The vulnerability is a serialization injection issue in LangChain. It stems from two core problems that, when combined, allow for remote code execution and secret exfiltration.
First, the serialization functions langchain_core.load.dump.dumps and langchain_core.load.dump.dumpd failed to properly sanitize user-provided data. Specifically, they did not escape dictionaries that contained a special lc key. This key is used by LangChain to identify its own serialized objects. By crafting input with this key, an attacker could make arbitrary data appear as a legitimate LangChain object during serialization.
Second, the deserialization functions langchain_core.load.load.load and langchain_core.load.load.loads had insecure default settings. Most critically, the secrets_from_env parameter was set to True by default. This meant that if a serialized object contained a special "secret" structure, the deserializer would attempt to read the value of a specified environment variable and include it in the resulting object.

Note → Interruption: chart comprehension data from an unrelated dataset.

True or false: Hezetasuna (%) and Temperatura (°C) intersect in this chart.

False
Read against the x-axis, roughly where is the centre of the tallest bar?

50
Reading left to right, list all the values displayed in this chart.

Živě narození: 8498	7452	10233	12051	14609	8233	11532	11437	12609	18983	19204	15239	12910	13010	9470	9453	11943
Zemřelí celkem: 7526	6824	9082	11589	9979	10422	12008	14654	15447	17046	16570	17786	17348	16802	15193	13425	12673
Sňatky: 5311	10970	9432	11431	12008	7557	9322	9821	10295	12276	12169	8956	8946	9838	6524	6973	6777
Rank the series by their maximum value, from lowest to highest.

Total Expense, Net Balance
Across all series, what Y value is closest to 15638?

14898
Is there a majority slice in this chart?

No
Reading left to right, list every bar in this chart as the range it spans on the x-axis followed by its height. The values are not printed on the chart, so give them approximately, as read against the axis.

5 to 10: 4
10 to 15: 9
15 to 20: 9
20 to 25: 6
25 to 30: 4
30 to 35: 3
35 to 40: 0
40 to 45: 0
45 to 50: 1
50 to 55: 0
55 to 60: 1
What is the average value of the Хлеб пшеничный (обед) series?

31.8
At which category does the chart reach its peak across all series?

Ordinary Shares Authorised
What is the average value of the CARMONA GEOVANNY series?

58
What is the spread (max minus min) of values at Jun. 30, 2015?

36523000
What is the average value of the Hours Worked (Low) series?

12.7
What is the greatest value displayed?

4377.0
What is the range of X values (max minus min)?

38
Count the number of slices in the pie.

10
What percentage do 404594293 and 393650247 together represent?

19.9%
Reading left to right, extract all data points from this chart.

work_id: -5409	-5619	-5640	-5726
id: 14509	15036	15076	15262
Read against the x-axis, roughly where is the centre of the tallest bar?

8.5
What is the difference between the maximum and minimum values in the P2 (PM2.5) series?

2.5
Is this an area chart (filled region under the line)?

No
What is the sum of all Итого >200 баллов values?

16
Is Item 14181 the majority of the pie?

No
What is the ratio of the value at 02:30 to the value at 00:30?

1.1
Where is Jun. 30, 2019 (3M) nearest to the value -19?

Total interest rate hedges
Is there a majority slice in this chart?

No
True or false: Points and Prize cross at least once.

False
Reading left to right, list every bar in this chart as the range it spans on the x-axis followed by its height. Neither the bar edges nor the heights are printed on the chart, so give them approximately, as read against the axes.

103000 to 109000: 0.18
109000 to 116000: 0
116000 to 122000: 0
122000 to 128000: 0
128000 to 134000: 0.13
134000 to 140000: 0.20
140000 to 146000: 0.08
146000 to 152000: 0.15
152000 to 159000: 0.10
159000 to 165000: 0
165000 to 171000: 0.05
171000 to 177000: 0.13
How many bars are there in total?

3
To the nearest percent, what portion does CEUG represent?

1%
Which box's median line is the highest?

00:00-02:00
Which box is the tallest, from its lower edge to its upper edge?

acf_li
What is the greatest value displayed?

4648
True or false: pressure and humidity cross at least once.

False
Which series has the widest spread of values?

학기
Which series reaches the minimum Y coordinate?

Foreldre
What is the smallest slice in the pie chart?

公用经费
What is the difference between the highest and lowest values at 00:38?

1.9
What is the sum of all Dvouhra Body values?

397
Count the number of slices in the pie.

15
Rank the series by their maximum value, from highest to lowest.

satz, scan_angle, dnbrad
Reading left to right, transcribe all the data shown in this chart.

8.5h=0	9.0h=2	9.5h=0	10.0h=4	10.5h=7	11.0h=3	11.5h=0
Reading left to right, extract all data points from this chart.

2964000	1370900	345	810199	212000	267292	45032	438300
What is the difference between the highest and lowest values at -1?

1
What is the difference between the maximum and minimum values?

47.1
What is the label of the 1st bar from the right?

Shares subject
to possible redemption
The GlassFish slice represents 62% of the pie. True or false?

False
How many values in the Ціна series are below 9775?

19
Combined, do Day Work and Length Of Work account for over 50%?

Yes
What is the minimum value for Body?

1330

An attacker could exploit this by injecting a malicious dictionary (e.g., {'lc': 1, 'type': 'secret', 'id': ['ENV_VAR']}) into data that would be processed by dumps or dumpd. The resulting serialized string, when passed to load or loads, would cause the deserializer to read the ENV_VAR environment variable and return its value to the attacker.
The patch addresses both issues. It introduces an escaping mechanism in dumps and dumpd to prevent user data from being misinterpreted as LangChain objects. It also changes the defaults in load and loads to be secure, setting secrets_from_env to False and adding an allowlist (allowed_objects) for classes that can be deserialized.